L’accueil, une politique locale

Des élus français créent une « association des villes et territoires accueillants » et dénoncent le renoncement de l’État.

Comment offrir une réponse humaine aux migrants et demandeurs d’asile ? Comment assurer les missions de l’État quand ce dernier s’en désintéresse ? Alors que le Manifeste pour l’accueil des migrants – déjà presque 50 000 signataires – interroge les pouvoirs publics, des collectivités territoriales y répondent. Le 26 septembre, à l’initiative de Damien Carême, maire Europe écologie-Les Verts de Grande-Synthe (Nord), a vu le jour l’Association nationale des villes et territoires accueillants.
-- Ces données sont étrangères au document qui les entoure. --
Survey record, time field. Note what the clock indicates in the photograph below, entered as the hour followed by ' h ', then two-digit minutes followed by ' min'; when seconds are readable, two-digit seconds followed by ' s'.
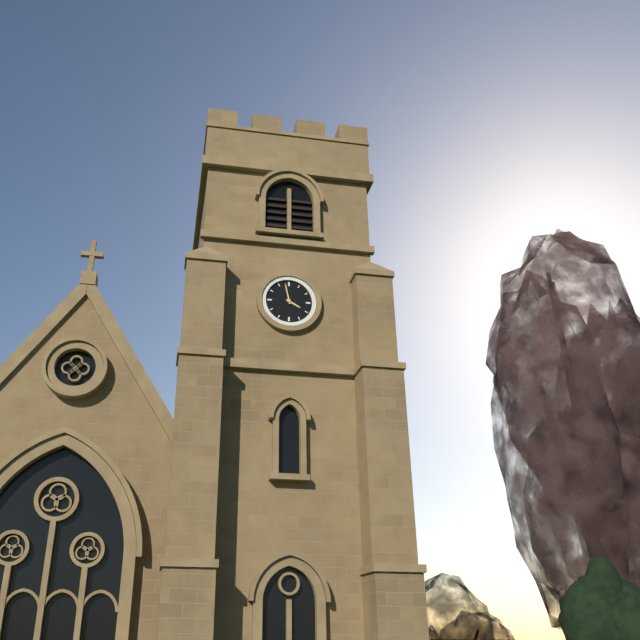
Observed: 3 h 58 min
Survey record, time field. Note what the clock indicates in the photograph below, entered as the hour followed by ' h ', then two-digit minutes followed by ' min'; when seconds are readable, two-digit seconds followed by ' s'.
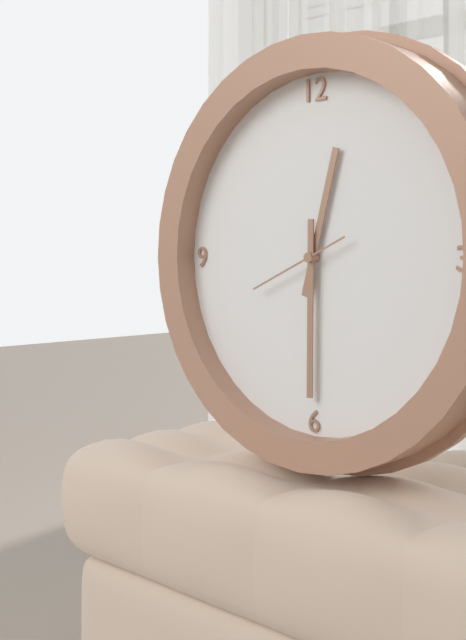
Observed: 12 h 30 min 41 s
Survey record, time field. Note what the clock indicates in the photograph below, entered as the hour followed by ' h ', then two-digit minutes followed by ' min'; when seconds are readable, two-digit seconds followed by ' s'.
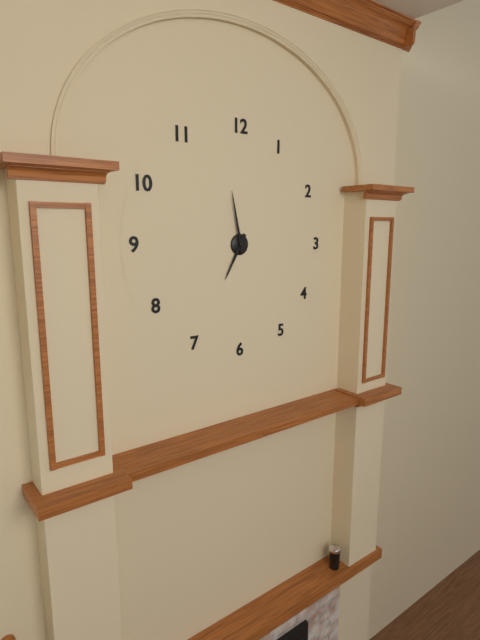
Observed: 6 h 58 min
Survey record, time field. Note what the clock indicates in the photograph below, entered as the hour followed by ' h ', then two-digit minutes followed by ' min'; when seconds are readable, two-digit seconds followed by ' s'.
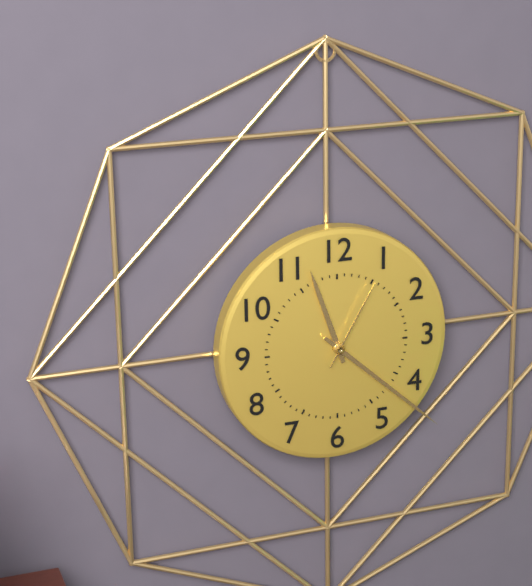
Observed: 11 h 22 min 05 s
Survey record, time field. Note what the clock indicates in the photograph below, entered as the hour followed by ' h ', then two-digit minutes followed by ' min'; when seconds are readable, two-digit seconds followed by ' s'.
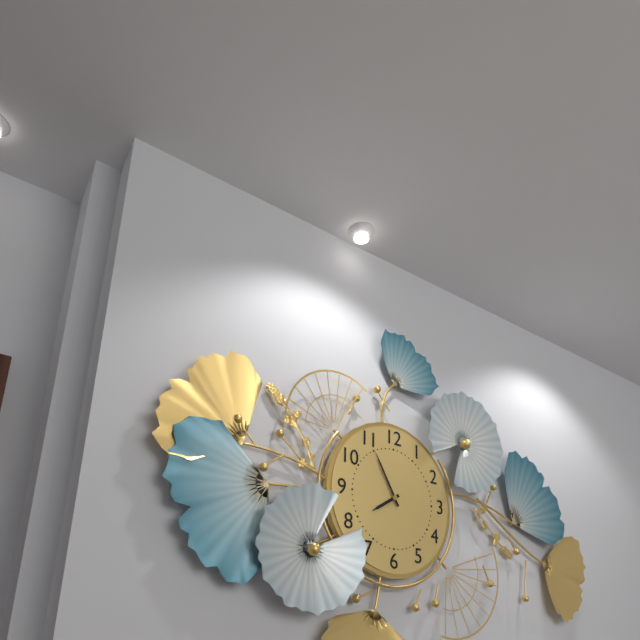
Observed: 7 h 55 min
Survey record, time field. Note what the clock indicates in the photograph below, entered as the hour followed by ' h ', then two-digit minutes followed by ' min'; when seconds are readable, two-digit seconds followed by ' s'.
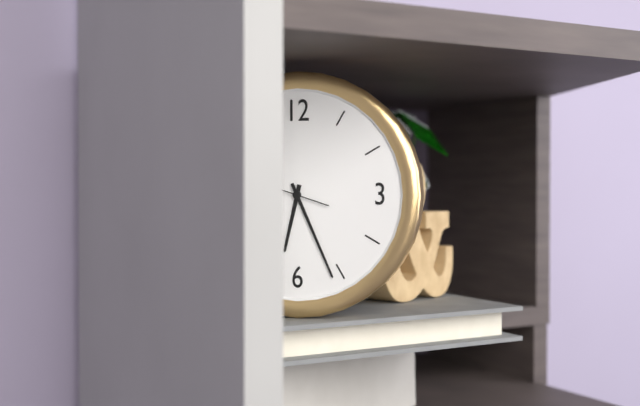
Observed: 6 h 26 min
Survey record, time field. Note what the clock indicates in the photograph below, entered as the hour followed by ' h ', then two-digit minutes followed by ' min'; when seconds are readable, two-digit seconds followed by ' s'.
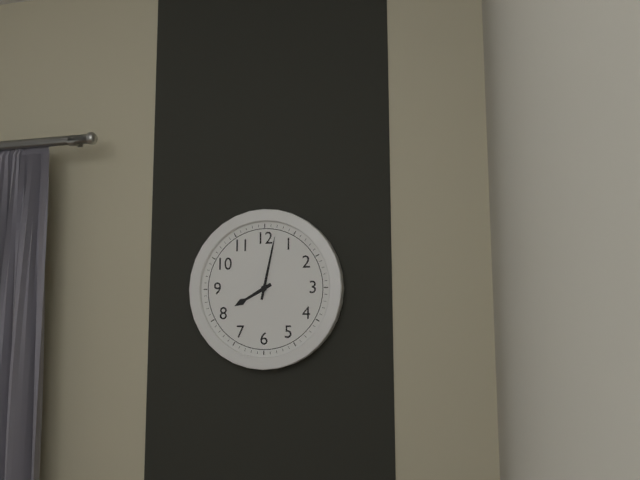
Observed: 8 h 02 min
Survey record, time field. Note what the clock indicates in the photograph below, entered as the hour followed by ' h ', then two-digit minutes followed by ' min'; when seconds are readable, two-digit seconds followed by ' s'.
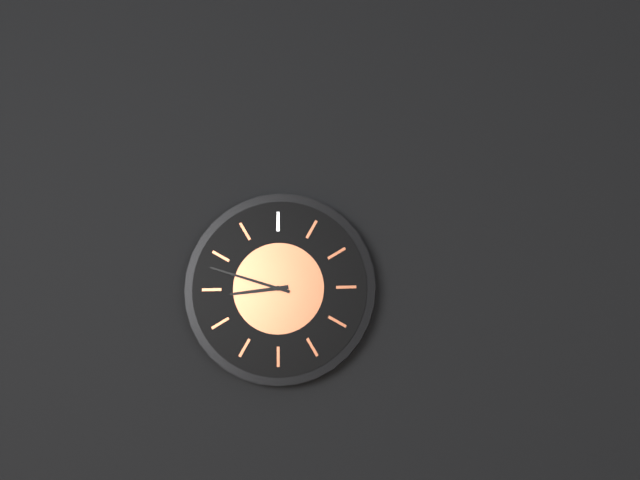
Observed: 8 h 48 min
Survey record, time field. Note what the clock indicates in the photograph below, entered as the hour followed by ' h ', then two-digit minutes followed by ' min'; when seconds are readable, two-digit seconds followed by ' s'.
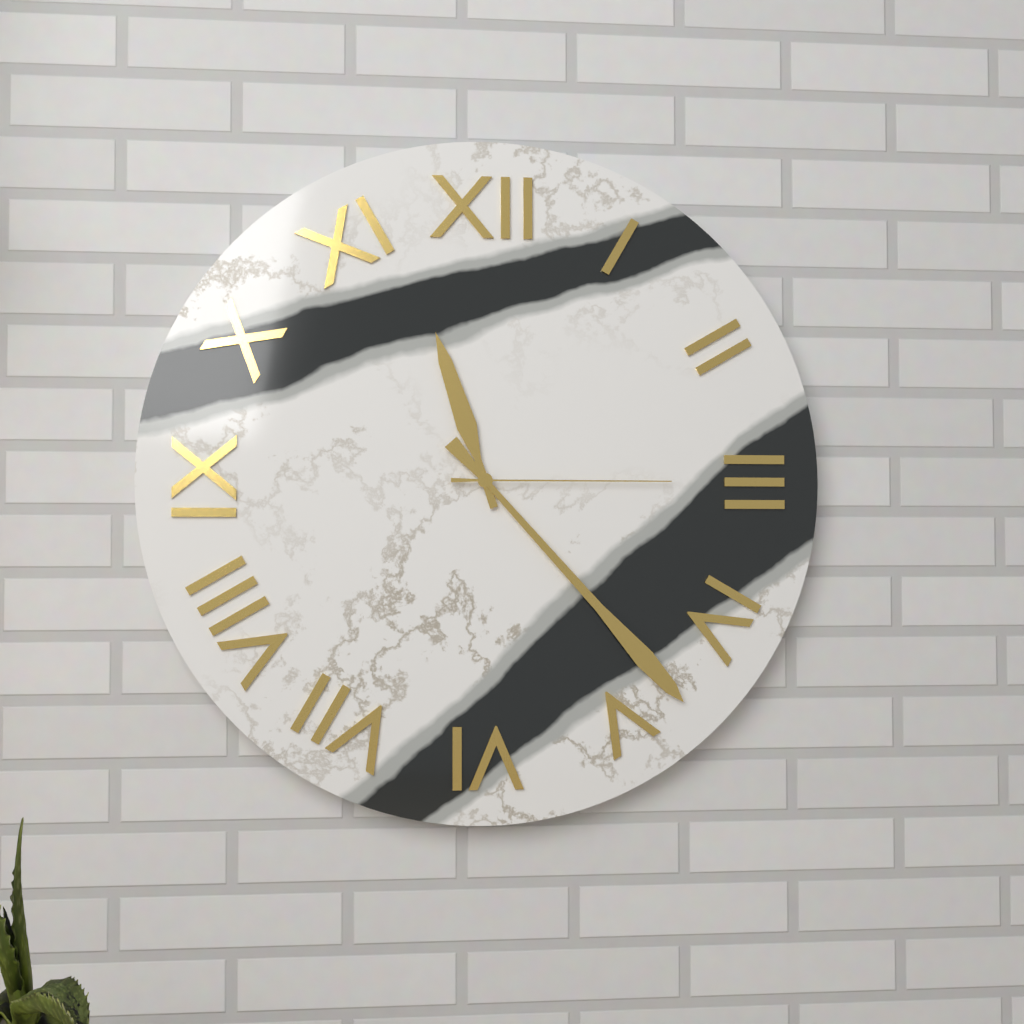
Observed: 11 h 23 min 15 s
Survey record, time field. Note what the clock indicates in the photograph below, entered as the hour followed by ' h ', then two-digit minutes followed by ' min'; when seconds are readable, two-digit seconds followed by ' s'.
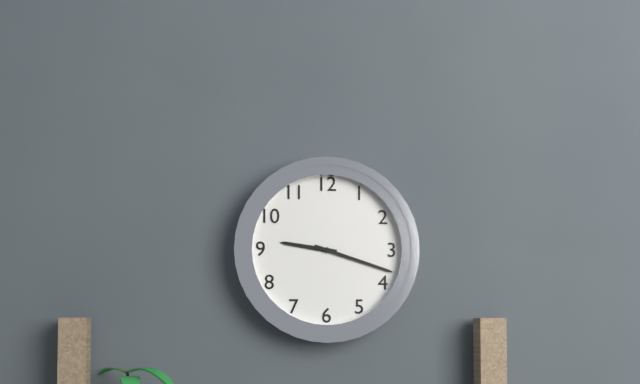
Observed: 9 h 18 min
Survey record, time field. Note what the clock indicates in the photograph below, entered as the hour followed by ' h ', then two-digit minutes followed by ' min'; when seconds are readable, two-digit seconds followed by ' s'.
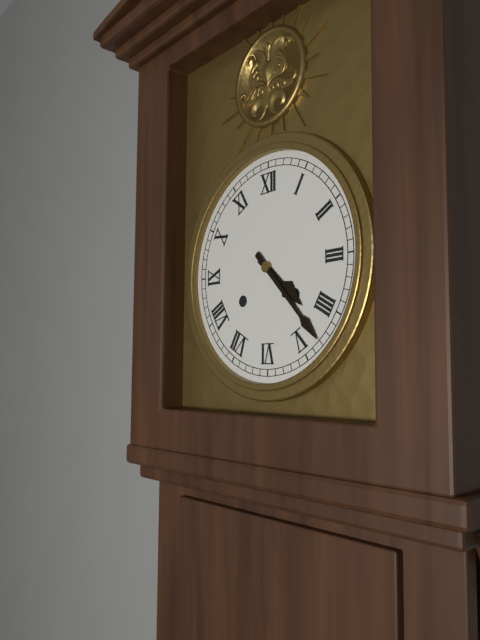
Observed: 4 h 23 min
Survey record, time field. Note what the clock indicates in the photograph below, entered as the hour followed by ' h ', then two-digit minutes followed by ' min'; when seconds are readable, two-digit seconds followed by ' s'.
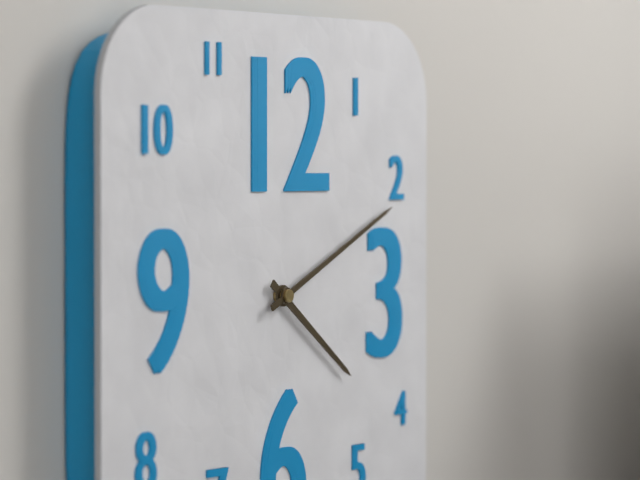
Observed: 4 h 11 min
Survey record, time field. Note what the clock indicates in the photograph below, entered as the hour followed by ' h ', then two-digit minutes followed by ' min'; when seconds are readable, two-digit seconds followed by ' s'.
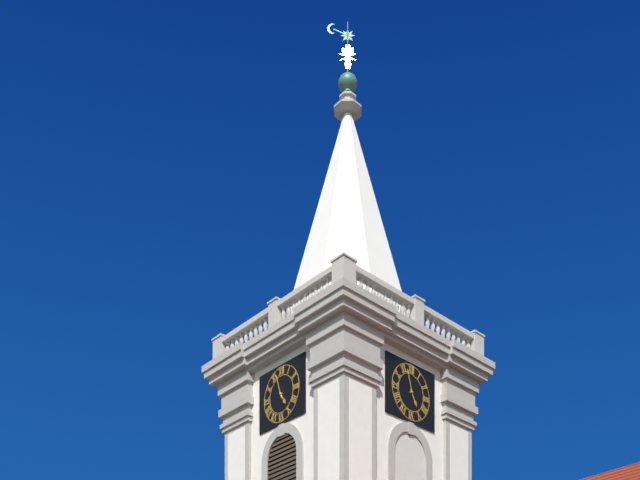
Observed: 4 h 57 min
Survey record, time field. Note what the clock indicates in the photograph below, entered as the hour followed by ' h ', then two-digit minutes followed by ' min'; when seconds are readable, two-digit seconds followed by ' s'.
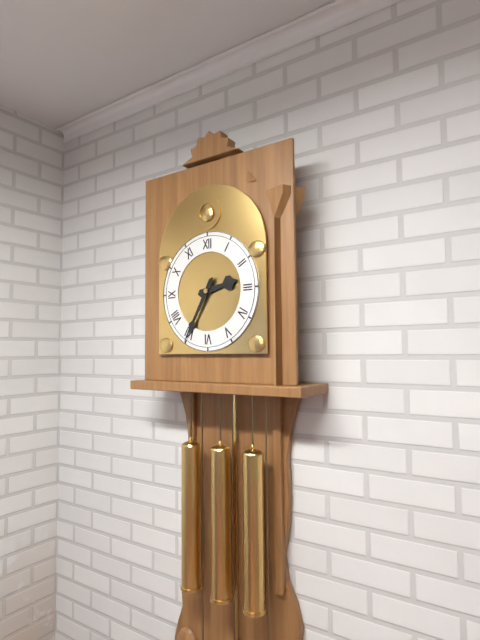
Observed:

Le projet est né des suites de la Convention nationale sur l’accueil et les migrations, qui s’est tenue les 1er et 2 mars 2018. « Nous avons réalisé que nous n’étions pas tout seuls à galérer et à nous sentir abandonnés », explique Catherine Bassani-Pillot, conseillère municipale de Nantes. Comme une évidence, les discussions se sont poursuivies bien au-delà. Regroupant des villes comme Nantes, Grenoble ou Briançon, l’association s’est fixé pour but de refuser « toute politique remettant en cause l’accueil inconditionnel, entravant les libertés fondamentales et constituant une forme de violence institutionnelle ». Un « serment du Jeu de paume » en faveur des migrants, qui leur permet de mettre l’État face à ses responsabilités. « L’objectif de l’association, c’est de dire : “Voilà, il y a des politiques migratoires qui patinent, fabriquent de la misère et restreignent les droits humains. Là où nous sommes, nous, élus de territoires, nous voyons bien que cela n’est pas acceptable” », résume Marie-Dominique Dreyssé, adjointe au maire de Strasbourg en charge de l’action sociale territoriale. Dans sa charte, l’association propose de reconnaître la notion de présence temporaire, dite « de transit », de répondre aux besoins vitaux des arrivants en acquérant un statut de refuge. Et pour compléter ces demandes, une exigence du respect du droit des mineurs non accompagnés et des jeunes majeurs.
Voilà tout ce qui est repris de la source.